Asiago is a versatile Italian cheese. The texture and taste depends on its age and can range from smooth and mild to crumbly and sharp. In Europe, for a cheese to be considered asiago, it must be made in the alpine region of the Tento Province in Italy. However, outside the EU, asiago cheese is produced using similar techniques and cultures to those employed in Alpine Italy.

Asiago is made from cow's milk; since the cows graze on lush mountain pastures, they produce a thick, rich milk and, in turn, a distinctly flavored cheese. Its nutty, salty flavor makes fresh asiago an ideal table cheese. It's also nice in sandwiches. Semifirm aged asiago is perfect for grating and can be used like parmesan. To learn what I did with this type of asiago, read more.

When I think of grated cheese, pizza immediately comes to mind. Instead of doing a classic pie dough, I used phyllo dough to create this appetizer pizza. The chewy bacon, buttery potatoes, and crispy crust are nice complements to the slightly sweet tangy cheese. This dish would be a delightful addition to a brunch menu. For a vegetarian version, simply omit the bacon.

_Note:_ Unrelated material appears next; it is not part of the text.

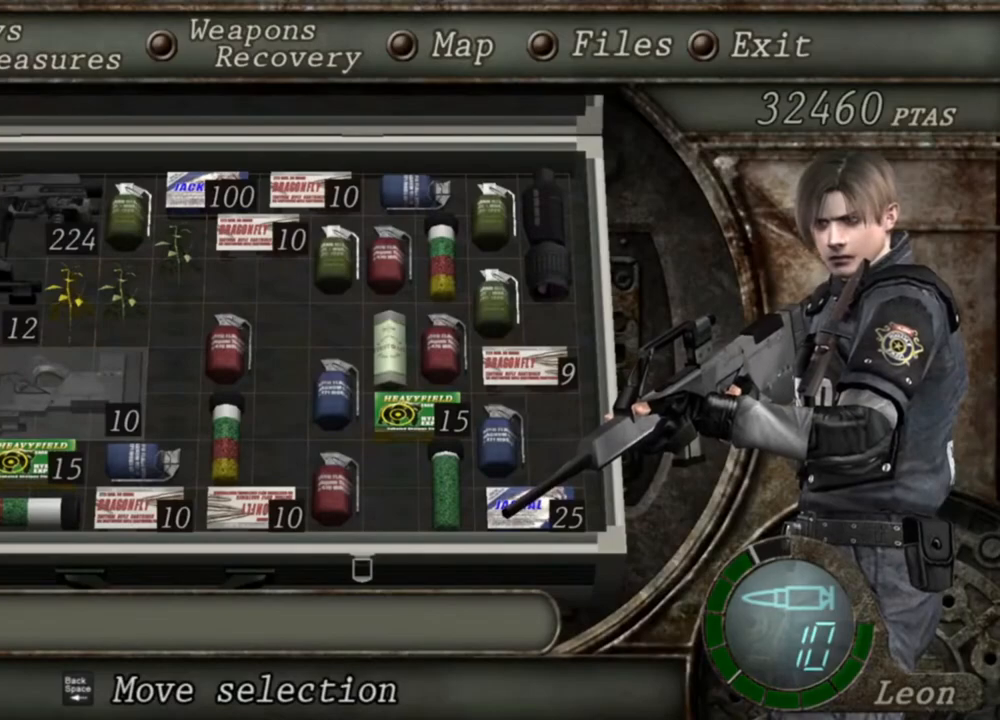
{"keys": [], "mouse": ["right"], "events": []}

Potato, Bacon, and Asiago Pizza

Potato, Bacon, and Asiago Pizza

Potato, Bacon, and Asiago Pizza

Ingredients

8 ounces fingerling potatoes
salt
3 teaspoons finely chopped fresh thyme
2 tablespoons minced red onion
6 slices smoked bacon, cooked crisp, drained, and chopped
1/4 cup finely grated asiago cheese
1/4 cup finely grated parmesan cheese
8 ounces phyllo dough, thawed
1/2 cup (1 stick) unsalted butter, melted
freshly ground black pepper

Directions

  1. Put the potatoes in a small saucepan, cover with water, and add a little salt. Bring to a boil and cook until fork-tender. Drain, cool, and cut into 1/4-inch-thick slices. Set aside.
  2. Put the thyme, onions, bacon, and cheeses in separate small bowls and set aside.
  3. Unwrap and unroll the thawed phyllo dough, placing the stack on a work surface. Pat a 6-inch plate on top of the phyllo and cut around the plate and through the stack of dough with a small sharp paring knife. Continue cutting until all the dough is cut into circles. Discard the scrap dough and stack all the circles together. Lay a lightly dampened clean kitchen cloth over the top to keep the dough moist.
  4. Preheat the oven to 400°F and line two baking sheets with parchment paper or nonstick baking mats.
  5. Place three phyllo circles on each prepared baking sheet.
  6. Lightly brush all six circles with melted butter. Place another circle of dough on top of each of the first circles and brush again with melted butter. Continue until all six pizza circles are stacked with six layers of phyllo and butter.
  7. Put three to four slices of potato on top of each pizza stack.
  8. Sprinkle thyme, onions, and bacon over the potato slices and top lightly with the two cheeses. Season to taste with pepper.
  9. Bake until medium golden brown, 12 to 15 minutes. Transfer to a cutting board and cut each pizza into 4 wedges using a sharp chef's knife or pizza wheel. Serve immediately.

Makes 6 pizzas.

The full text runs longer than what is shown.